Implementation Plan: Runtime Recovery And Audit Safety

Branch: main | Date: 2026-04-06 | Spec: spec.md Input: Feature specification from kitty-specs/067-runtime-recovery-and-audit-safety/spec.md Mission: 067-runtime-recovery-and-audit-safety

Summary

This mission stabilizes 5 areas of the Spec Kitty runtime: merge recovery after interruption (#416), implementation crash recovery (#415), removal of the generic agent shim runtime in favor of direct canonical commands (#412, #414), audit-mode WPs with bulk-edit safety (#442, #393), and truthful weighted progress reporting (#447, #443).
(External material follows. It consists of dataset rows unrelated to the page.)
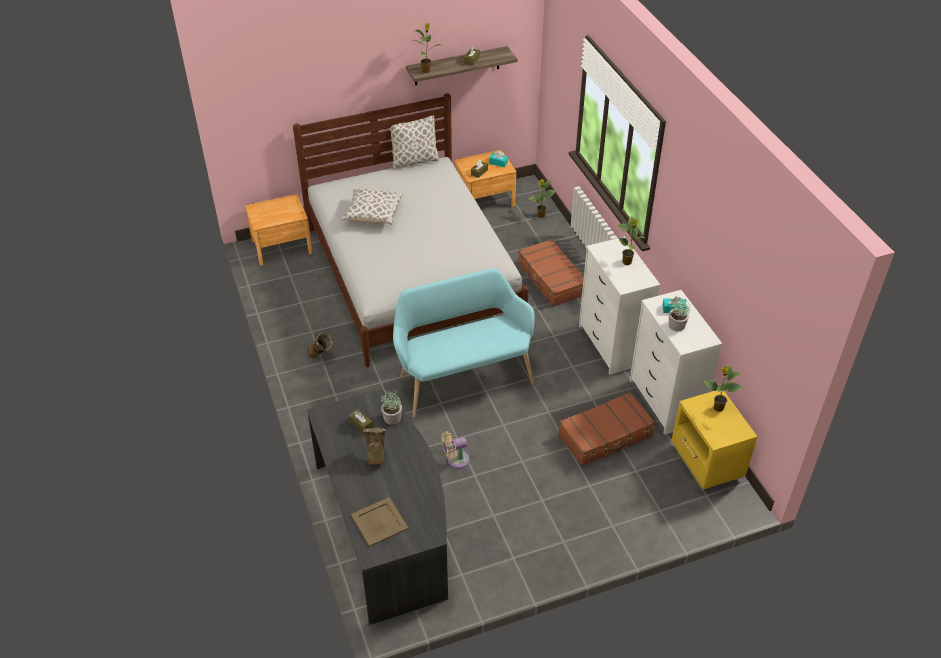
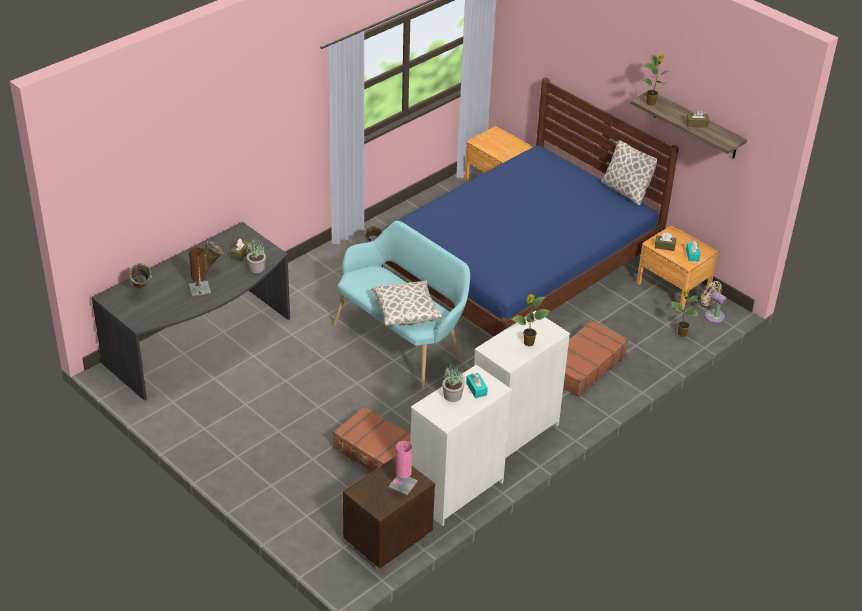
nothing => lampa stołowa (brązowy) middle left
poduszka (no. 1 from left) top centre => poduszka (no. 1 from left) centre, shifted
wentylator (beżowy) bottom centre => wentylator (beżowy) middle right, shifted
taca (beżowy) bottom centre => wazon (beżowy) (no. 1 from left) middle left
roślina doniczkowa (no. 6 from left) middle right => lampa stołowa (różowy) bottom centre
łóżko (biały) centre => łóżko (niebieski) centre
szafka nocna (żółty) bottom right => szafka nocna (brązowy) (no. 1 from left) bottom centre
The implementation extends existing infrastructure (MergeState, workspace context, progress.py) rather than rebuilding.

Technical Context

Language/Version: Python 3.11+ Primary Dependencies: typer (CLI), rich (console output), ruamel.yaml (frontmatter), subprocess (git operations) Storage: Filesystem only (YAML frontmatter, JSONL event logs, JSON state files) Testing: pytest with 90%+ coverage for new code; mypy --strict must pass Target Platform: CLI tool (macOS, Linux) Project Type: Single Python package (src/specify_cli/) Constraints: No database; all state on filesystem; must work with 12 AI agent formats

Charter Check

GATE: Must pass before Phase 0 research. Re-check after Phase 1 design.

GateStatusNotes
typer for CLIPASSAll new commands use typer
rich for console outputPASSStatus/progress displays use rich
ruamel.yaml for YAMLPASSFrontmatter parsing uses ruamel.yaml
pytest with 90%+ coveragePASSAll WPs include test requirements
mypy --strictPASSAll new code typed
Integration tests for CLIPASSWP01, WP02, WP03 all need CLI integration tests

No charter violations.

Project Structure

Documentation (this feature)

kitty-specs/067-runtime-recovery-and-audit-safety/
├── spec.md              # Specification (complete)
├── plan.md              # This file
├── research.md          # Phase 0: validated codebase findings
├── data-model.md        # Phase 1: state model changes
├── quickstart.md        # Phase 1: implementation getting-started
└── tasks/               # Phase 2: WP files (created by /spec-kitty.tasks)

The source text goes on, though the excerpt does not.